Selon Eric Coquerel, « l’option la plus plausible » serait qu’une « loi spéciale » soit adoptée pour permettre de percevoir des impôts et maintenir un minimum de fonctionnement pour l’État, « en attendant un nouveau budget » pour début 2025. Cette alternative, permise par l’article 45 de la loi organique relative aux lois de finances, a été mentionnée par le Premier ministre sur TF1.
« Si le gouvernement chute, des mesures d’urgence seront prises avec le Parlement pour s’assurer du paiement. »
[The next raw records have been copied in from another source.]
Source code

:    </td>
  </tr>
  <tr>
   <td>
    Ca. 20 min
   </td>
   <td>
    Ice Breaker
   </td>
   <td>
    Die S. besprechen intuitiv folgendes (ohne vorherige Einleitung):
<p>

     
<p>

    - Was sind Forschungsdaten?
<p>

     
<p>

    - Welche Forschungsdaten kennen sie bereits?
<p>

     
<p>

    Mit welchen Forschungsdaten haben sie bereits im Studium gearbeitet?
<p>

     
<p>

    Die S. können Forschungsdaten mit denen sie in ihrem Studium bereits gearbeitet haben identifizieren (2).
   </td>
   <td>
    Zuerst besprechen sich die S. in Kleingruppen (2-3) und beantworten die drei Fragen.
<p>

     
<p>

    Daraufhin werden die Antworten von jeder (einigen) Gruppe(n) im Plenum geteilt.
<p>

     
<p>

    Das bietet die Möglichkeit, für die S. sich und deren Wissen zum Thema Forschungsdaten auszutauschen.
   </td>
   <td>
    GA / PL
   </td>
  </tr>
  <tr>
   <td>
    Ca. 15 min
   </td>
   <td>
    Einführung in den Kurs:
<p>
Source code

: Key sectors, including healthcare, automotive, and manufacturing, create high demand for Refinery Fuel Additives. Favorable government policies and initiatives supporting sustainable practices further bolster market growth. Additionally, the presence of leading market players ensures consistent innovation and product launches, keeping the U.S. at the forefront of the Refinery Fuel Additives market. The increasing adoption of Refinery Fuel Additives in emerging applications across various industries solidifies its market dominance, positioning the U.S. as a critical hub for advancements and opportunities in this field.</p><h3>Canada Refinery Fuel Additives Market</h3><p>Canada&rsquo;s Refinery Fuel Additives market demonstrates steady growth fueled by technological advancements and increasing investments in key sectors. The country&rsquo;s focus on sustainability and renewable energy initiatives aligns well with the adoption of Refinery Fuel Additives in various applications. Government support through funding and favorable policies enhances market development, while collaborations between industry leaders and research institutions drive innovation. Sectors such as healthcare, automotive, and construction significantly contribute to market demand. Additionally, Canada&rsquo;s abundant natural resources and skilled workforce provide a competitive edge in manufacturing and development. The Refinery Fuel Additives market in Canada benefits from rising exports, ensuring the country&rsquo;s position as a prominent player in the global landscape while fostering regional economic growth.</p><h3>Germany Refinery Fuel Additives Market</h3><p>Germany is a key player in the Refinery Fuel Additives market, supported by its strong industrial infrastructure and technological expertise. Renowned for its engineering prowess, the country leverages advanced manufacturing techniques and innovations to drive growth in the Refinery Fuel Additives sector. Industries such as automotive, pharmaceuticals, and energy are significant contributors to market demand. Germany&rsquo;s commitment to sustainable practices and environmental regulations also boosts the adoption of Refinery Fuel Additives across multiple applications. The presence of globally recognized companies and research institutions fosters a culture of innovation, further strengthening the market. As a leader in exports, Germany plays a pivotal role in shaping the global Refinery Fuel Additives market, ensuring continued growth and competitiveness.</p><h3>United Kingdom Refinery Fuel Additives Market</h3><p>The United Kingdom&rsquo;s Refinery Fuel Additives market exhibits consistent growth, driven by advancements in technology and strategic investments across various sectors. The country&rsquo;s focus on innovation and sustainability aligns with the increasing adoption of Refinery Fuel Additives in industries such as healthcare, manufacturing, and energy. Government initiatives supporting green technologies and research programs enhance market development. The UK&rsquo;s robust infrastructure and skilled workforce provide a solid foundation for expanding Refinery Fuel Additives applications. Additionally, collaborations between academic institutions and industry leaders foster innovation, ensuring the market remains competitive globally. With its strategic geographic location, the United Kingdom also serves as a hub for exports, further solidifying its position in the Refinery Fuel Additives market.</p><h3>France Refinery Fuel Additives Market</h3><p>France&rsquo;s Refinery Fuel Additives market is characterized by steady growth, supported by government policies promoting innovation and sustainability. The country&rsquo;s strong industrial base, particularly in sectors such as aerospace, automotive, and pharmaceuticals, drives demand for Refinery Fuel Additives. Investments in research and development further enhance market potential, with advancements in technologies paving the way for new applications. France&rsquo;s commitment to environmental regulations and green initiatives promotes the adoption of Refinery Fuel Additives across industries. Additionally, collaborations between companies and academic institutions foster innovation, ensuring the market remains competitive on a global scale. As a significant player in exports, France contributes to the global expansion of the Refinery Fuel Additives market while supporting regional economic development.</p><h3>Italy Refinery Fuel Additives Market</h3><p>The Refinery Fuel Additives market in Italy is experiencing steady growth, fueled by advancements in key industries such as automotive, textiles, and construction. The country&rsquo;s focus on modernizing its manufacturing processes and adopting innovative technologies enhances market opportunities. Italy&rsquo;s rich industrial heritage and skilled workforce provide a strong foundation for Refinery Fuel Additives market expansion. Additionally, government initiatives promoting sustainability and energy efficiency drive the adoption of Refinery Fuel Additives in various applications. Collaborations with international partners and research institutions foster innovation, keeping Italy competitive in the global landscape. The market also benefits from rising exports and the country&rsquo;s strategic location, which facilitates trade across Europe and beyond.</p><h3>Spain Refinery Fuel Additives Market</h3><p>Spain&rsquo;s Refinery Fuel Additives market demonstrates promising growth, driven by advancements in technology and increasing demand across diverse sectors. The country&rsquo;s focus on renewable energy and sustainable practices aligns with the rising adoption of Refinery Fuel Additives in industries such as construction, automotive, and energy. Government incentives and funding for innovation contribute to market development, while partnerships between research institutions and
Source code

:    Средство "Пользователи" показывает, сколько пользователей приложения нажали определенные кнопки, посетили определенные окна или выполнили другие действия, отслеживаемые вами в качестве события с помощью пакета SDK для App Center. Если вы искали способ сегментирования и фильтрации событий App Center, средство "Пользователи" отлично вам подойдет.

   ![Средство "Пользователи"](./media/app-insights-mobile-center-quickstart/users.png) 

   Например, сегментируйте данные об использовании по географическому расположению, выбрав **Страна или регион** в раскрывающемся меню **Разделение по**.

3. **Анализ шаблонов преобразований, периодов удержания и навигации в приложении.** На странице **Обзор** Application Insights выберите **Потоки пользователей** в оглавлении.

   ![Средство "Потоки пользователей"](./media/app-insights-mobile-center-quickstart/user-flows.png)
Michel Barnier, Premier ministresur TF1
Michel Barnier précise que cela ne résoudrait pas l’ensemble de l’année 2025 et n’éviterait pas la crise, ni la méfiance des marchés financiers, ni l’arrêt des activités nécessitant un redémarrage.
De même, la censure du gouvernement Barnier ne mettrait pas en péril automatiquement le budget de la Sécurité sociale. Cependant, sans une majorité pour adopter ce budget ou un autre d’ici la fin de l’année, la priorité deviendra de financer la Sécurité sociale de manière urgente. Pour financer ses dépenses, la Sécurité sociale obtient des fonds sur les marchés via l’Agence centrale des organismes de sécurité sociale (Acoss), mais cela exige l’approbation parlementaire, comme le rappellent Les Echos. Ainsi, une loi spéciale autorisant la Sécurité sociale à s’endetter sur les marchés devra être mise en place, faute de quoi, le paiement des prestations sociales pourrait être menacé à terme.
Faut-il envisager la démission ? Emmanuel Macron dit non…
Discret depuis la nomination de l’ex-négociateur du Brexit à Matignon, Emmanuel Macron reprendrait inévitablement les rênes de la politique nationale en cas de censure. « Maintenant, c’est à Macron d’agir, il va devoir s’impliquer directement, et cela aura des répercussions sur lui-même », résume un député de droite interrogé par 42mag.fr. « Le défi pour lui sera de rester en position dominante, alors que l’opinion publique le tient pour responsable de la situation, en raison notamment de la dissolution de l’Assemblée et du déficit public de la France qui s’aggrave », explique Bernard Sananès de l’institut Elabe.
« Emmanuel Macron fait face aux récriminations de son électorat, et cela s’étend à l’ensemble des critiques qui lui sont adressées. »
Bernard Sananès, sondeurà 42mag.fr
Contrairement aux attentes de l’Elysée qui espérait qu’une approche plus réservée améliorerait sa cote de popularité, il n’en est rien : sa popularité est en déclin depuis son accession à l’Elysée en 2017, et comparable aux niveaux bas atteints lors de la crise des « gilets jaunes ». Plusieurs adversaires politiques de Michel Barnier estiment aussi que son échec est avant tout celui de Macron, car c’est lui qui avait ramené l’ancien commissaire européen sur la scène politique.
Suite aux législatives, un certain nombre d’acteurs politiques, tels que Jean-François Copé, Jean-Luc Mélenchon ou Charles de Courson, suggèrent que la démission du Président est la seule issue pour sortir de la crise. Toutefois, Emmanuel Macron a balayé ces suggestions lors d’une visite en Arabie Saoudite, qualifiant l’idée de simple « politique-fiction ». Si une telle option devait se concrétiser, une élection présidentielle aurait lieu entre 20 et 35 jours après, selon l’article 7 de la Constitution, et Emmanuel Macron ne pourrait pas briguer un nouveau mandat.